The senior member of the Royal family who Princess Diana believed was plotting to kill her in a car crash has been named.
Diana's allegation was made in a letter written 10 months before she died in a Paris car crash in 1997, and was included in a book by her former butler Paul Burrell last year.
Penguin, the book's publishers, and the Daily Mirror, which serialised A Royal Duty, blanked out the name at the time. The relevant passage read: "** ******* is planning 'an accident' in my car, brake failure and serious head injury..."
But the Daily Mirror has revealed what it claims is the identity of the person named by Diana in the letter. The newspaper said Mr Burrell is prepared to hand over the letter to Royal coroner Michael Burgess, who is opening inquests into the deaths of Diana and Dodi Fayed.
The newspaper said it had "decided to publish the blanked out name because it will inevitably appear in the public domain".
The inquests are the first official public hearings in Britain into the deaths of the couple in the Pont d'Alma underpass in Paris. They are being formally opened at separate venues today before being adjourned. The full hearings are not expected to take place for several months.
It is hoped the inquests could eventually shed light on the flurry of conspiracy theories surrounding the events of August 31, 1997. Speculation that the couple were murdered by MI6 has circulated for years with Dodi's father, Mohammed al Fayed, insisting they were assassinated by the British secret service.
Conspiracy theories have grown up around the dead Princess like the thorns around Sleeping Beauty's castle, and it remains to be seen whether the memory of what he saw late on 31 August 2025 will inspire Mr Burgess to hack through them.
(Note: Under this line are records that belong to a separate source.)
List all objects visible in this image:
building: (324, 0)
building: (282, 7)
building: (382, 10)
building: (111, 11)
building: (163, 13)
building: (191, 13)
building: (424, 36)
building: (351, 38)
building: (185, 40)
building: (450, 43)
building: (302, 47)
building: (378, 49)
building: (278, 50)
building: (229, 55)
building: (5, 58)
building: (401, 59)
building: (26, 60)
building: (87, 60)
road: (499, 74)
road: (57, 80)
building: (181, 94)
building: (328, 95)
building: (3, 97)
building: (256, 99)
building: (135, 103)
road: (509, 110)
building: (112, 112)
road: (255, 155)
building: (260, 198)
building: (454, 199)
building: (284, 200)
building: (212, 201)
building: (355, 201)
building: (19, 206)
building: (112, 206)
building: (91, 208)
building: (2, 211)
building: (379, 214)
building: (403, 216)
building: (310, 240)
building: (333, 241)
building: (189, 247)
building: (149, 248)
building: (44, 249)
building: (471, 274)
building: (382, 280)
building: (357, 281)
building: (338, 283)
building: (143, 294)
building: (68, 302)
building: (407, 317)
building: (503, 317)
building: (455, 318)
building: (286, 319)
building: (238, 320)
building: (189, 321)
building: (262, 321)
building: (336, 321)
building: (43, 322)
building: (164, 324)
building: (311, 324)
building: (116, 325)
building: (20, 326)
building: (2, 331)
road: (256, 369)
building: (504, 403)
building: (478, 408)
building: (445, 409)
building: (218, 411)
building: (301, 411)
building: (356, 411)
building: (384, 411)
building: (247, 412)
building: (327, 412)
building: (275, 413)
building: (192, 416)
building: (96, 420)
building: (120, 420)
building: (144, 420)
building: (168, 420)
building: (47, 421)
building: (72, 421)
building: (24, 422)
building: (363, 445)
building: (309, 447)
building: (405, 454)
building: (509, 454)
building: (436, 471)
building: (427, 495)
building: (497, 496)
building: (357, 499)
Coroners are not allowed to lay blame, but one of the few people who saw Diana's injuries now has a unique opportunity to draw up a definitive statement about her death. Presiding over the first British public hearings into the tragedy, he has access to all 6,000 pages of evidence uncovered by French investigators and the power to compel British witnesses to attend. He can also ask French doctors, the paparazzi or anyone else to take the stand - but the Coroner of the Queen's Household may prefer to not to call anybody.